_WHAT THIS TASK INVOLVES_: Only one stretch of the data should be retyped: the lines from the line containing "pinky tip: (287, 89)" through the line containing "thumb ip: (182, 163)". Keep pictures out of it.

***** PROVIDED RECORDS

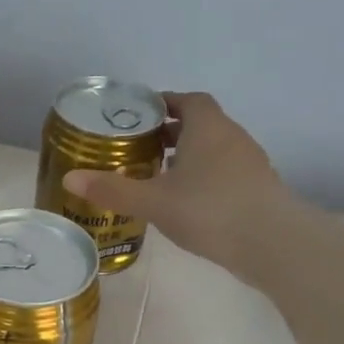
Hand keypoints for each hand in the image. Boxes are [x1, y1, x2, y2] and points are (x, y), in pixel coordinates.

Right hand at [64, 91, 292, 276]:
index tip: (140, 116)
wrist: (273, 243)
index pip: (187, 100)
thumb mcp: (154, 201)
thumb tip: (70, 177)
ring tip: (159, 176)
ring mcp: (249, 163)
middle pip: (200, 123)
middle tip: (140, 148)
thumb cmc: (210, 210)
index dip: (164, 103)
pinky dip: (204, 178)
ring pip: (213, 149)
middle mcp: (232, 137)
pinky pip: (225, 172)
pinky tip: (187, 203)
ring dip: (188, 156)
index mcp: (207, 127)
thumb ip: (113, 189)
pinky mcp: (258, 189)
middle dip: (171, 132)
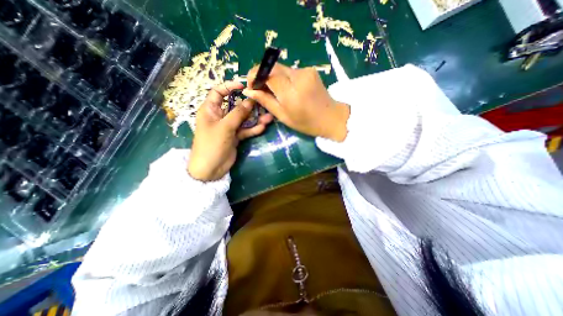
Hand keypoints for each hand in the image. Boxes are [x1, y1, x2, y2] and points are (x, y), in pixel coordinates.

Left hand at [187, 81, 273, 180]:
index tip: (243, 86)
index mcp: (210, 109)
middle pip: (235, 106)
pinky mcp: (235, 136)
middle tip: (263, 103)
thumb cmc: (212, 144)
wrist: (211, 168)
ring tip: (268, 117)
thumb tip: (250, 100)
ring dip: (255, 118)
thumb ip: (238, 113)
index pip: (218, 92)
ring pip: (243, 119)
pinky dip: (253, 129)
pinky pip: (246, 130)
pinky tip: (263, 127)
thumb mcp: (225, 127)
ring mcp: (229, 127)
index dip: (229, 86)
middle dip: (249, 105)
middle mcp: (220, 116)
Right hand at [245, 63, 349, 141]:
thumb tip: (249, 91)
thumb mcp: (283, 116)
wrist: (331, 118)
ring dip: (274, 78)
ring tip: (274, 92)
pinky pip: (291, 71)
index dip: (255, 76)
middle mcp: (298, 76)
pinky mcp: (310, 70)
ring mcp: (306, 71)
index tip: (251, 86)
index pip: (267, 72)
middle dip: (262, 75)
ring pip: (281, 69)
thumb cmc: (306, 123)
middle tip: (260, 89)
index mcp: (291, 92)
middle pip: (273, 67)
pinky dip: (284, 78)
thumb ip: (266, 101)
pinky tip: (287, 89)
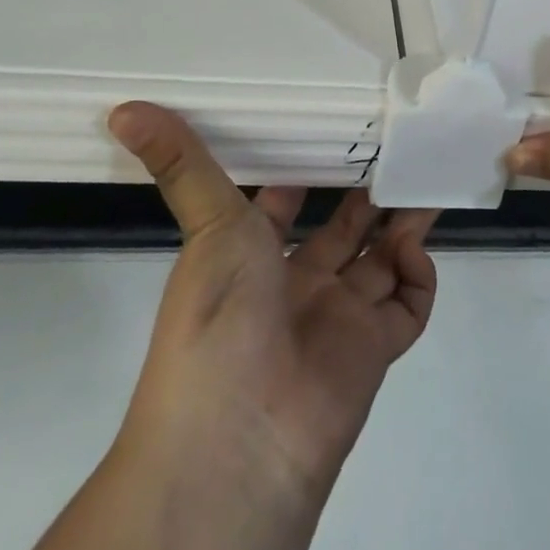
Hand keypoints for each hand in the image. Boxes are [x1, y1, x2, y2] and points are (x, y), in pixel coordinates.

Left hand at [110, 101, 438, 502]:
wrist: (238, 440)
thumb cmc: (218, 315)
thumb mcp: (208, 224)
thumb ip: (182, 163)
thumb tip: (121, 109)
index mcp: (255, 257)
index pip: (288, 204)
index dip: (310, 171)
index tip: (342, 130)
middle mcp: (298, 285)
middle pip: (345, 228)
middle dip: (371, 191)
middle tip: (401, 146)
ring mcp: (338, 318)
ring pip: (382, 259)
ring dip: (405, 221)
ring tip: (427, 175)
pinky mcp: (374, 350)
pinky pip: (409, 304)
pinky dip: (419, 275)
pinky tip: (410, 249)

**********

_ANSWER SECTION_:
pinky tip: (287, 89)
Hand keypoints for each hand in the image. Boxes are [x1, y1, x2, y2] and points are (x, y), in pixel coordinates.

Left hand at [110, 101, 438, 502]:
wrist: (238, 440)
thumb cmc: (218, 315)
thumb mcp: (208, 224)
thumb ip: (182, 163)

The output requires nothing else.